A fitted multi-state model produced by msm.

Series of times at which to compute the observed and expected prevalences of states.

Initial time of the Markov process. Expected values are forecasted from here. Defaults to the minimum of the observation times given in the data.

Optional vector of the same length as the number of states. Gives the numbers of individuals occupying each state at the initial time, to be used for forecasting expected prevalences. The default is those observed in the data. These should add up to the actual number of people in the study at the start.

Covariate values for which to forecast expected state occupancy. With the default covariates="population", expected prevalences are produced by summing model predictions over the covariates observed in the original data, for a fair comparison with the observed prevalences. This may be slow, particularly with continuous covariates.

Predictions for fixed covariates can be obtained by supplying covariate values in the standard way, as in qmatrix.msm. Therefore if covariates="population" is too slow, using the mean observed values through covariates="mean" may give a reasonable approximation.

This argument is ignored if piecewise.times is specified. If there are a mixture of time-constant and time-dependent covariates, then the values for all covariates should be supplied in piecewise.covariates.

(Misclassification models only) Values of covariates on the misclassification probability matrix for converting expected true to expected misclassified states. Ignored if covariates="population", otherwise defaults to the mean values of the covariates in the data set.

Times at which piecewise-constant intensities change. See pmatrix.piecewise.msm for how to specify this. Ignored if covariates="population". This is only required for time-inhomogeneous models specified using explicit time-dependent covariates, and should not be used for models specified using "pci".

Covariates on which the piecewise-constant intensities depend. See pmatrix.piecewise.msm for how to specify this. Ignored if covariates="population".

If "normal", then calculate a confidence interval for the expected prevalences by simulating B random vectors from the asymptotic multivariate normal distribution implied by the maximum likelihood estimates (and covariance matrix) of the log transition intensities and covariate effects, then calculating the expected prevalences for each replicate.

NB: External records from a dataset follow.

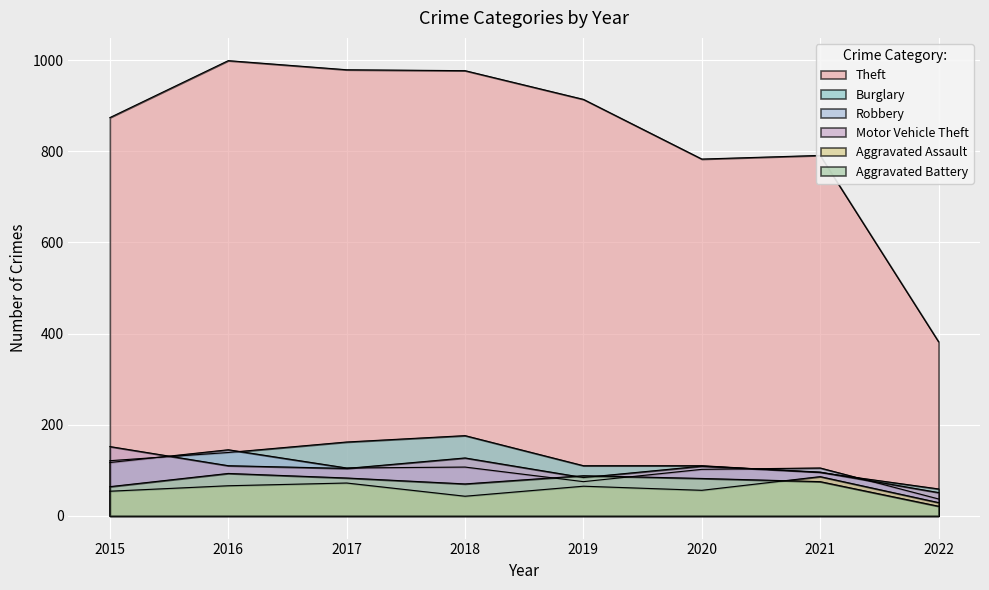

Reading right to left, what are all the values shown in this chart?

Theft: 2022=382	2021=791	2020=783	2019=914	2018=977	2017=979	2016=999	2015=874
Burglary: 2022=59	2021=95	2020=110	2019=110	2018=176	2017=162	2016=139	2015=121
Robbery: 2022=37	2021=105	2020=102	2019=75	2018=107	2017=105	2016=145	2015=117
Motor Vehicle Theft: 2022=51	2021=96	2020=109	2019=84	2018=127	2017=104	2016=110	2015=152
Aggravated Assault: 2022=29	2021=86	2020=56	2019=65	2018=43	2017=72	2016=66	2015=54
Aggravated Battery: 2022=21	2021=75	2020=82	2019=88	2018=70	2017=83	2016=93	2015=64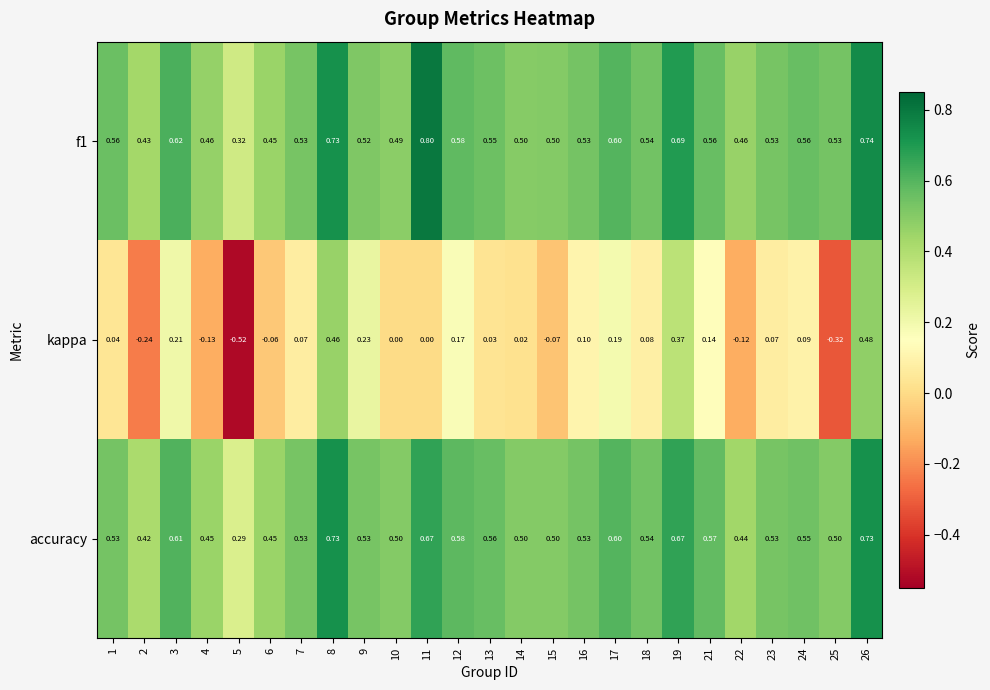

At which category does the chart reach its peak across all series?

11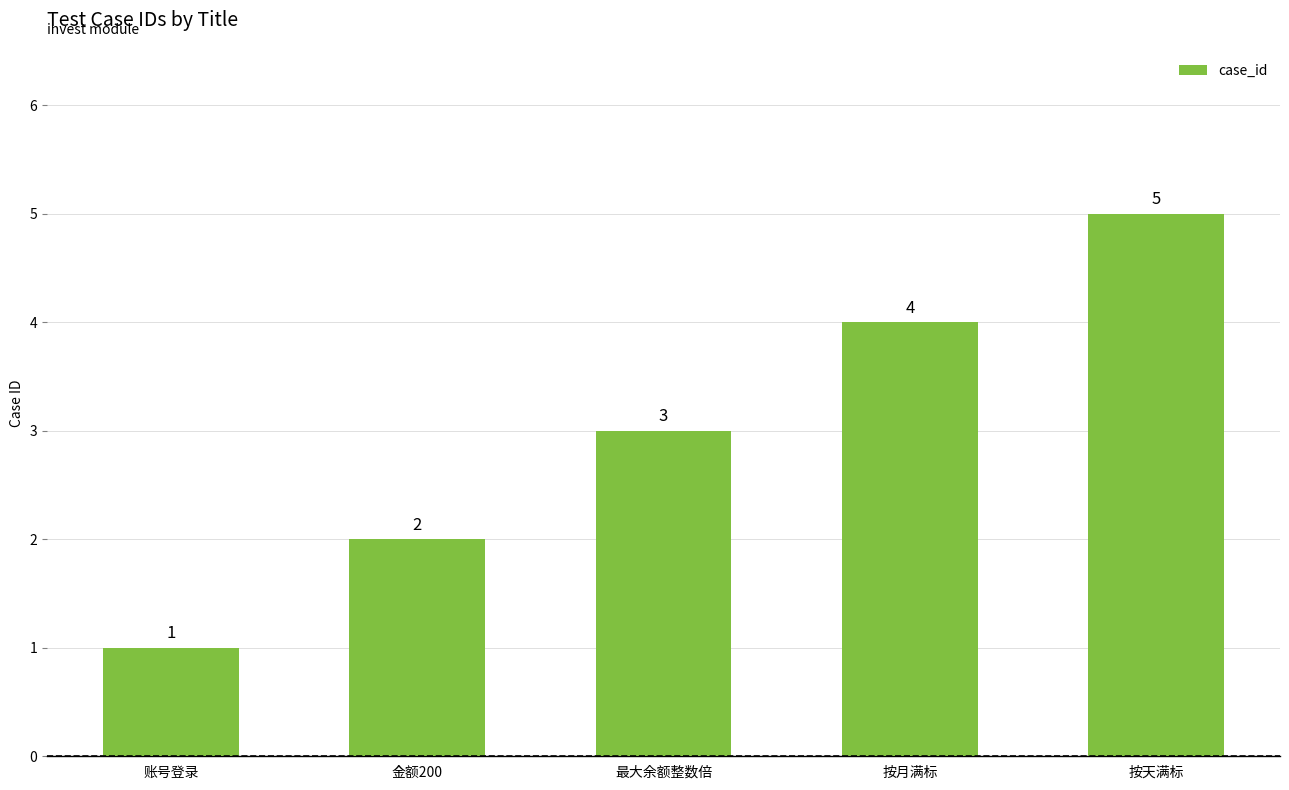

Count the number of data series in this chart.

1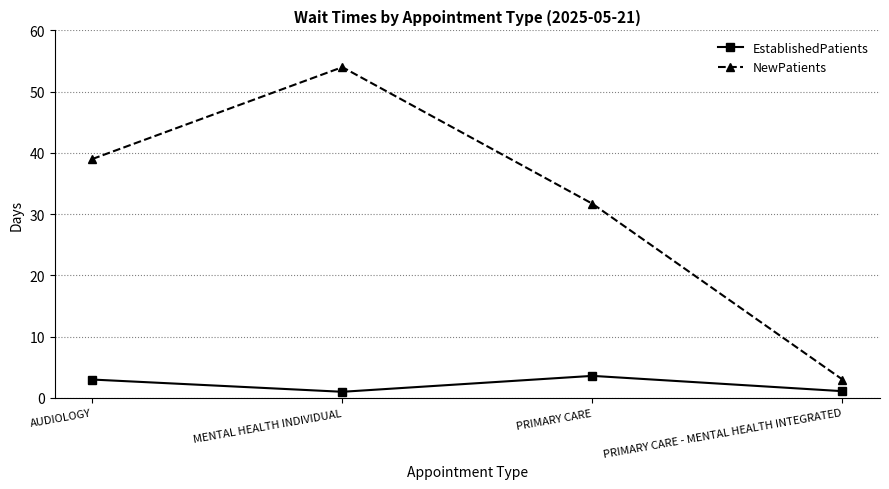

What position from the right is PRIMARY CARE?

2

If "bootstrap" then calculate a confidence interval by non-parametric bootstrap refitting. This is 1-2 orders of magnitude slower than the "normal" method, but is expected to be more accurate. See boot.msm for more details of bootstrapping in msm.

If "none" (the default) then no confidence interval is calculated.

Width of the symmetric confidence interval, relative to 1

Number of bootstrap replicates

Number of cores to use for bootstrapping using parallel processing. See boot.msm for more details.

Suppose an individual was observed in states S_{r-1} and S_r at two consecutive times t_{r-1} and t_r, and we want to estimate 'observed' prevalences at a time t between t_{r-1} and t_r.

If interp="start", then individuals are assumed to be in state S_{r-1} at time t, the same state as they were at t_{r-1}.

If interp="midpoint" then if t <= (t_{r-1} + t_r) / 2, the midpoint of t_{r-1} and t_r, the state at t is assumed to be S_{r-1}, otherwise S_{r}. This is generally more reasonable for "progressive" models.

If the time is greater than censtime and the patient has reached an absorbing state, then that subject will be removed from the risk set. For example, if patients have died but would only have been observed up to this time, then this avoids overestimating the proportion of people who are dead at later times.

This can be supplied as a single value, or as a vector with one element per subject (after any subset has been taken), in the same order as the original data. This vector also only includes subjects with complete data, thus it excludes for example subjects with only one observation (thus no observed transitions), and subjects for whom every observation has missing values. (Note, to help construct this, the complete data used for the model fit can be accessed with model.frame(x), where x is the fitted model object)

This is ignored if it is less than the subject's maximum observation time.

Subset of subjects to calculate observed prevalences for.

Generate a plot of observed against expected prevalences. See plot.prevalence.msm

Further arguments to pass to plot.prevalence.msm.

Table of observed numbers of individuals in each state at each time

Corresponding percentage of the individuals at risk at each time.

Table of corresponding expected numbers.

Corresponding percentage of the individuals at risk at each time.